▶ [DESCRIPTION OF THE TASK]: For this exercise, please reproduce the records below word for word, from the first line through the line with "The Mediating Role of Experience Quality".

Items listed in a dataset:
↓

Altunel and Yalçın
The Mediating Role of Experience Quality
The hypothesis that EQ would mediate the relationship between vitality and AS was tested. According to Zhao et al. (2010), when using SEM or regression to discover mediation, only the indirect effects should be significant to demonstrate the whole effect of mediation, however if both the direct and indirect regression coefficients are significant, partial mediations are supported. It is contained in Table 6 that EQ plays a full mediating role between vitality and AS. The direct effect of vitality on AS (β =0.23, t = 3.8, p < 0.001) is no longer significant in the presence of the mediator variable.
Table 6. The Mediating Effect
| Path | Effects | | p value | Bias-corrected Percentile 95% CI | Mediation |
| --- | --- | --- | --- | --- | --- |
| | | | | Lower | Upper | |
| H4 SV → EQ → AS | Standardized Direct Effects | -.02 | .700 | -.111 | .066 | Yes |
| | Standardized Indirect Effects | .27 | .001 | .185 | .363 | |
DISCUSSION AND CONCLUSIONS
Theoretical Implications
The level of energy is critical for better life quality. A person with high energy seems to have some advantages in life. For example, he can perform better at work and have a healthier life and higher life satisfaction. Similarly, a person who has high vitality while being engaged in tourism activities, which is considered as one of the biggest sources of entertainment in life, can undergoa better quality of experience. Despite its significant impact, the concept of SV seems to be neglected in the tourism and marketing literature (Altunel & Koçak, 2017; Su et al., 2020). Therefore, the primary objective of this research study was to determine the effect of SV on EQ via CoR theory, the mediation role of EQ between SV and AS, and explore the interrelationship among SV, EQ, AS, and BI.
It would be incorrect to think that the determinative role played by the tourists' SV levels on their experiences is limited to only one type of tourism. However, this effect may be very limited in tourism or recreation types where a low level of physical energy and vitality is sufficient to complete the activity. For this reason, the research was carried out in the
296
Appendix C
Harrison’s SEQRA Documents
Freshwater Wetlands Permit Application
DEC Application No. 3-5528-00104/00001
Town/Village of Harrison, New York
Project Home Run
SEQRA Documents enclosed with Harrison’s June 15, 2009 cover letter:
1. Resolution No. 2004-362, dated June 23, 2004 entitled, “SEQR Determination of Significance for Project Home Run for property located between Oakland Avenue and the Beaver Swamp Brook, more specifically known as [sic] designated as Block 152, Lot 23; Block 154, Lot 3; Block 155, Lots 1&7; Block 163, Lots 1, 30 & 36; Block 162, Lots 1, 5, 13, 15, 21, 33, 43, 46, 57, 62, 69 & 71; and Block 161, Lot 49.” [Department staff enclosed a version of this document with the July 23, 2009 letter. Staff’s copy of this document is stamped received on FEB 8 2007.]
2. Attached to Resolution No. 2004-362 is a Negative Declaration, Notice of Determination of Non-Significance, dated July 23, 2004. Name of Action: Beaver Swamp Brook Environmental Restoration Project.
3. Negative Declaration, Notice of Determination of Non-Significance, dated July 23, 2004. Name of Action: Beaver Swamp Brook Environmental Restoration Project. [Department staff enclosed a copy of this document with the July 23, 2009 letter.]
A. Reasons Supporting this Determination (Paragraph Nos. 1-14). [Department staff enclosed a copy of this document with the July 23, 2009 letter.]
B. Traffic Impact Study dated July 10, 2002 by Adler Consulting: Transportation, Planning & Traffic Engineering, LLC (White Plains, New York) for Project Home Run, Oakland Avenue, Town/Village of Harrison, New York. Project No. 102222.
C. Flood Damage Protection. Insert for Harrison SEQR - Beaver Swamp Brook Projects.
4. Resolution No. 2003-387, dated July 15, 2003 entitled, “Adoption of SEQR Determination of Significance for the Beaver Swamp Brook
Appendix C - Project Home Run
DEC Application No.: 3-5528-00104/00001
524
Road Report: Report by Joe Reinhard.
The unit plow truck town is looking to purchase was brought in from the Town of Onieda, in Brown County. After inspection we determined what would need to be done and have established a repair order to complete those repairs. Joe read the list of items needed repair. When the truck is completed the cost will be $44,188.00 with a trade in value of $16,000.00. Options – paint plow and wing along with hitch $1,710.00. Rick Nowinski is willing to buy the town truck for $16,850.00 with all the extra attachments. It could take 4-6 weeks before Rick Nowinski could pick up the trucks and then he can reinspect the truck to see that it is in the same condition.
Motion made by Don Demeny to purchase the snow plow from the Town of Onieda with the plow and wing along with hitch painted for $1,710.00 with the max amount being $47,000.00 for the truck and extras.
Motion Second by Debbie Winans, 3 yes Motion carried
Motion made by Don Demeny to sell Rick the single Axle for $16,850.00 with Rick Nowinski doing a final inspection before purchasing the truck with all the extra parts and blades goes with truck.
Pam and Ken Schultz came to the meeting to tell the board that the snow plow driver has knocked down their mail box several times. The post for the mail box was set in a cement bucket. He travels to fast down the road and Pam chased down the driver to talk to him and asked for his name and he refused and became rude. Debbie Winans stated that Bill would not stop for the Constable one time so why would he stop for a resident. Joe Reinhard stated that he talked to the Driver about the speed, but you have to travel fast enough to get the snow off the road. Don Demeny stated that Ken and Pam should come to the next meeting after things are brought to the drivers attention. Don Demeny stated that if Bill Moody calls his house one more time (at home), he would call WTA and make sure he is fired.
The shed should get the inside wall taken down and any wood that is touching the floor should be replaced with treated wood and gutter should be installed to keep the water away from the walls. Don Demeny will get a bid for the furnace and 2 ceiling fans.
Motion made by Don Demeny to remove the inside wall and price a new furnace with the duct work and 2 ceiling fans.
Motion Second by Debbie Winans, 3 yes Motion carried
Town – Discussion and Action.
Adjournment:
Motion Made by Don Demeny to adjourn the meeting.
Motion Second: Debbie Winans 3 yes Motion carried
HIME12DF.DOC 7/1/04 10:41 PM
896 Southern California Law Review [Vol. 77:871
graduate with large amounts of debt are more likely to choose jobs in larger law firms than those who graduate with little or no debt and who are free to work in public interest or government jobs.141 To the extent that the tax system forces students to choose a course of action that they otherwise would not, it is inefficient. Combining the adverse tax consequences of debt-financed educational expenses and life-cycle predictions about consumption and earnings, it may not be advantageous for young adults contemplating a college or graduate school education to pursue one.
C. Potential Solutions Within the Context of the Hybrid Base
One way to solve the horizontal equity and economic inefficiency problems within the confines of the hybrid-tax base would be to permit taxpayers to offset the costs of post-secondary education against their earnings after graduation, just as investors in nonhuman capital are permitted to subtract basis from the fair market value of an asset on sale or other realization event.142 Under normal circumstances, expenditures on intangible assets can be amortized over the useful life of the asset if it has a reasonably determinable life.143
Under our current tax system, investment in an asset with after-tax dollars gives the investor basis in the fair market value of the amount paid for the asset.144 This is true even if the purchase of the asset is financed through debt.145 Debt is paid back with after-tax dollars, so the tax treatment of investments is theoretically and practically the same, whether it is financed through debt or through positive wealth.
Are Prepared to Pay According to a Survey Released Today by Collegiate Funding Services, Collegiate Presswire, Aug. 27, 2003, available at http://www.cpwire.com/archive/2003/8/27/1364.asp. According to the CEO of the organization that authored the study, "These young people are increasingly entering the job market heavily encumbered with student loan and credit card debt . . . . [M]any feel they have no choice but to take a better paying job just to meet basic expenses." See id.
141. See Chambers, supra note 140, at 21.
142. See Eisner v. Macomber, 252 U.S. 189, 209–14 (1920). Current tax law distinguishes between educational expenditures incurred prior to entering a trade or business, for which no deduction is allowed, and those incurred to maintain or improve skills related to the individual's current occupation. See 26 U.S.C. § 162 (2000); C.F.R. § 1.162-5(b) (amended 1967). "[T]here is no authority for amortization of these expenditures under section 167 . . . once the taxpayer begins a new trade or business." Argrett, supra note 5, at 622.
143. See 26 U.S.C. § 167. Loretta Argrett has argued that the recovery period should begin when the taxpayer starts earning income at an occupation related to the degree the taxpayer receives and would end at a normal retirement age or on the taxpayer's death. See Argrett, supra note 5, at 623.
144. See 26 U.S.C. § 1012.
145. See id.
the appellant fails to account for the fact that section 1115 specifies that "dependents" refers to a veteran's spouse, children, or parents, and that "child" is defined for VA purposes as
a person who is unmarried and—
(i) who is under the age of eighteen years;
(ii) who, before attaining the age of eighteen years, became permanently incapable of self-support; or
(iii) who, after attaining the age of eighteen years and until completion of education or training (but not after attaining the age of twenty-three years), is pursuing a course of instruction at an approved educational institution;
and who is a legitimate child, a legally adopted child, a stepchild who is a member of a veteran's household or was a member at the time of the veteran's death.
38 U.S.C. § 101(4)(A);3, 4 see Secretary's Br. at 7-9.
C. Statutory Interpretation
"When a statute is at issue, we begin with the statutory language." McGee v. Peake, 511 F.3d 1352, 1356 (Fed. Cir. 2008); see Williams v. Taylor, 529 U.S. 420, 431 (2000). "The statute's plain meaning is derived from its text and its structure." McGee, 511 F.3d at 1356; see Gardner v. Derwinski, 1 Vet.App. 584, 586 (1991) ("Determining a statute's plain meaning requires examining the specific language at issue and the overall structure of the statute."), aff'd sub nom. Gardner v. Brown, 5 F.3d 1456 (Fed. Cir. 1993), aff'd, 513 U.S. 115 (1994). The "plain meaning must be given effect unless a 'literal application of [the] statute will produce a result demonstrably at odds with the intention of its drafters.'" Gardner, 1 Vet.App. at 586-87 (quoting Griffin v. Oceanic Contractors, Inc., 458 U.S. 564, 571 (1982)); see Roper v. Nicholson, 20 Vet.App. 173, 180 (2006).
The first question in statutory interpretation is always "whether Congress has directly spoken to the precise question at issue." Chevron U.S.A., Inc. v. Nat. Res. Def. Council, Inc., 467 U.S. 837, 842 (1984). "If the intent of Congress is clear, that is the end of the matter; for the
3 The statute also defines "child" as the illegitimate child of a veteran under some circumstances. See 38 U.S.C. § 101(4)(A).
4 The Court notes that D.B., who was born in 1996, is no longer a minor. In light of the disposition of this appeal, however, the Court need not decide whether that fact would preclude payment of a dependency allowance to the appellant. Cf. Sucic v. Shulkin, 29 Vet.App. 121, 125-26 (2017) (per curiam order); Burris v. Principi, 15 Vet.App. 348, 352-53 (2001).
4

↑

▶ [RESPONSE FOR THIS EXERCISE]:
Altunel and Yalçın
The Mediating Role of Experience Quality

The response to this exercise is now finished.